The Tampa Bay Rays are maybe the premier model for the sustained success of a very small-market team in MLB today, and they got there with Wall Street maneuvering by smart, urbane men. Jonah Keri chronicled their relentless pursuit of marginal advantages in ‘The Extra 2%,’ and that terrific tome lays out how important it can be to think like a financier when constructing a ball club.
When evaluating the construction of a club, though, one must think more like a surveyor, or a forester. Roster moves are trees. Some seem well-placed; some do not. Some are appealing in visage, aroma or spacing; some look sickly or appear to block your path. Nor are those perceptions wrong. Trees can be poorly placed; planted at the wrong time to maximize chances of survival; or get Dutch Elm Disease. The thing is, the trees don’t matter. You have to see the forest, and the forest is the roster itself.
That’s a fairly unclear cliche, so let me clarify through example. The Mets have made two major moves this winter, trading R.A. Dickey and others for two elite prospects and a short-term catching upgrade, and extending David Wright for $138 million over eight years. Both moves are very good in and of themselves. They’re both tall, sturdy trees, maybe good for picnicking under, maybe good for climbing.
I still don’t like the Mets’ offseason so far. The individual moves they have made make sense, but the big picture here–the forest–is eclectic and not well-formed. The choice to rebuild even as they commit huge long-term money to Wright leaves one wondering what their target window in which to compete is, and the crucial question of their willingness and ability to spend on the free market remains unanswered.
The Diamondbacks are the antithesis of the Mets. They’ve had sort of a weird winter. Their three big moves: trading Chris Young to Oakland, basically, for Cliff Pennington and Miami’s Heath Bell; dealing Trevor Bauer, Matt Albers and Bryan Shaw to Cleveland for the Reds’ Didi Gregorius and the Indians’ Tony Sipp and Lars Anderson; and signing Cody Ross for three years and $26 million. None of these transactions strike me as a steal, or even an especially astute measure of the market.
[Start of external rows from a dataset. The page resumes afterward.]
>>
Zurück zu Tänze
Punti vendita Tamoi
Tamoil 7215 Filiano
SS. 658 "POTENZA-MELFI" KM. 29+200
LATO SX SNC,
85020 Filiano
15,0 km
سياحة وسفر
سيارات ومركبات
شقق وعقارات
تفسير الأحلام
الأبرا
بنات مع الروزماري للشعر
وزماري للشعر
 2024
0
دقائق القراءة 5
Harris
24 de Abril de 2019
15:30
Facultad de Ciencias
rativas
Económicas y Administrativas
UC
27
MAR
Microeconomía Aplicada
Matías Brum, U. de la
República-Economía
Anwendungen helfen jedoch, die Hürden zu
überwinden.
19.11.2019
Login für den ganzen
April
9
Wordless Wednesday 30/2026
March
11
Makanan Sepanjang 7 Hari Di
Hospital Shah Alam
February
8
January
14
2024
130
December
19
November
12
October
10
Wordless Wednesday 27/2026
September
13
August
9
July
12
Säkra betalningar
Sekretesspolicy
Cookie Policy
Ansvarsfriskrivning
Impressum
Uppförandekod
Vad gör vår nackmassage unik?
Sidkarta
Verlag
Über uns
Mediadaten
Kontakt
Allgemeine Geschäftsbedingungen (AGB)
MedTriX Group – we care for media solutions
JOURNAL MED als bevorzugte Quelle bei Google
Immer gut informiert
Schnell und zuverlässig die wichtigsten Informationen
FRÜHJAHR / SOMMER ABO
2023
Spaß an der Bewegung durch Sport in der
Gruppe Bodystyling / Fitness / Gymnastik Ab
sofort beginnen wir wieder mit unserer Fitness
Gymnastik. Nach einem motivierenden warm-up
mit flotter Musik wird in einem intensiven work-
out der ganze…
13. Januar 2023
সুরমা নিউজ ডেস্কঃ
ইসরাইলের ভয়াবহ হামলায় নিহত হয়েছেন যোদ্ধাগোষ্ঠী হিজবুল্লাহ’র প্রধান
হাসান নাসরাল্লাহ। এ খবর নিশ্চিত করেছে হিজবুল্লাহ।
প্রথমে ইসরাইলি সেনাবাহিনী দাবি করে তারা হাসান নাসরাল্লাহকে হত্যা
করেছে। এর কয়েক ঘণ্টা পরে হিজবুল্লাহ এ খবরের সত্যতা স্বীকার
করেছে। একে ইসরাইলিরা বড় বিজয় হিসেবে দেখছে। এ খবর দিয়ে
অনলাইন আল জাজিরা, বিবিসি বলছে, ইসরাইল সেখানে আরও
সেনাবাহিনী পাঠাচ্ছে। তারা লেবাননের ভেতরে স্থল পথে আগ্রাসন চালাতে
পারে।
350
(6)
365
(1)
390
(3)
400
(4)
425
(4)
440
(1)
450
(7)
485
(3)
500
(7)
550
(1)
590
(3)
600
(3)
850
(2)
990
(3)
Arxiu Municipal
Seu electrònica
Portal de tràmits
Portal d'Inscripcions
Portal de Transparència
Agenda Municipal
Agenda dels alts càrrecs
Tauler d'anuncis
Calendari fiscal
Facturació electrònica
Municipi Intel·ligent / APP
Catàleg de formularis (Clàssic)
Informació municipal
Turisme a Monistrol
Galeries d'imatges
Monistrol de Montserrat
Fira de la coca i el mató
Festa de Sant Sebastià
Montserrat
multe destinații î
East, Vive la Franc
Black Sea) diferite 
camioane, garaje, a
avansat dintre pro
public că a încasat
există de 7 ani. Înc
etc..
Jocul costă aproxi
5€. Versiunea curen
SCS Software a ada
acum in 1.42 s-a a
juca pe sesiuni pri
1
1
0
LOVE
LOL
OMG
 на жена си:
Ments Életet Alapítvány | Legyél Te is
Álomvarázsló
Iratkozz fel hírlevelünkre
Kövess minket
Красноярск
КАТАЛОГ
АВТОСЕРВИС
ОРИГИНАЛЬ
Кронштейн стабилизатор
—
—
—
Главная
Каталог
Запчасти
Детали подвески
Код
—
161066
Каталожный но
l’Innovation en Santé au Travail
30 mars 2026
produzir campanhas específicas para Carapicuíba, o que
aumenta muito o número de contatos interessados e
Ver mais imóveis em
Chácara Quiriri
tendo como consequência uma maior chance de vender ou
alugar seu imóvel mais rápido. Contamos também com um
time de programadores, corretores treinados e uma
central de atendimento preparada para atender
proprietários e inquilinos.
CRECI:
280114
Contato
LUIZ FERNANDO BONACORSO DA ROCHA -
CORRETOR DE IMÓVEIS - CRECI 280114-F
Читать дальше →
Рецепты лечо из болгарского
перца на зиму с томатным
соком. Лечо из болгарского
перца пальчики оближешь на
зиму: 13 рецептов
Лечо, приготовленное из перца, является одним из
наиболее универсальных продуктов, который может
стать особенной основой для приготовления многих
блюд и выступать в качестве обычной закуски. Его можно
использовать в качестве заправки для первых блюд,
Looking over the Arizona roster, though, they now have three competent defensive shortstops (two with some offensive upside); six big-league outfielders whose skill sets complement one another quite well; the flexibility to use Jason Kubel to mitigate Paul Goldschmidt’s weaknesses; six good starting pitchers; and a slightly improved bullpen. It’s an 87-90 win team, a true contender, despite the appearance that GM Kevin Towers has not blown anyone away with his brilliant machinations.
Last example: the Boston Red Sox. I don’t love three-year, $39-million commitments to Shane Victorino and Mike Napoli. I don’t love this Joel Hanrahan trade. I don’t love locking oneself in for two years each with Ryan Dempster, Jonny Gomes and David Ross. Yet, the roster resulting from these non-sexy moves has a case as the AL East’s best, and after the megadeal with the Dodgers in August (which also was not perfect on its own), they now have long-term flexibility and a really deep organization.
On some level, most thinking fans understand all this. You don’t list the winter’s moves on the back of the envelope when you and your friend are huddled over the table at the diner. You write out the lineup, the rotation, the bench, the bullpen. Yet, people always fall for the hype when teams make big waves, even if the result of those waves is a creaky, poorly aligned and poorly deployed roster. We saw it last winter with the Angels, and may see it again in 2013 with the Dodgers. The trees in front all look good, but the forest remains unhealthy. You have to see the latter, not the former, when evaluating teams during the long winter.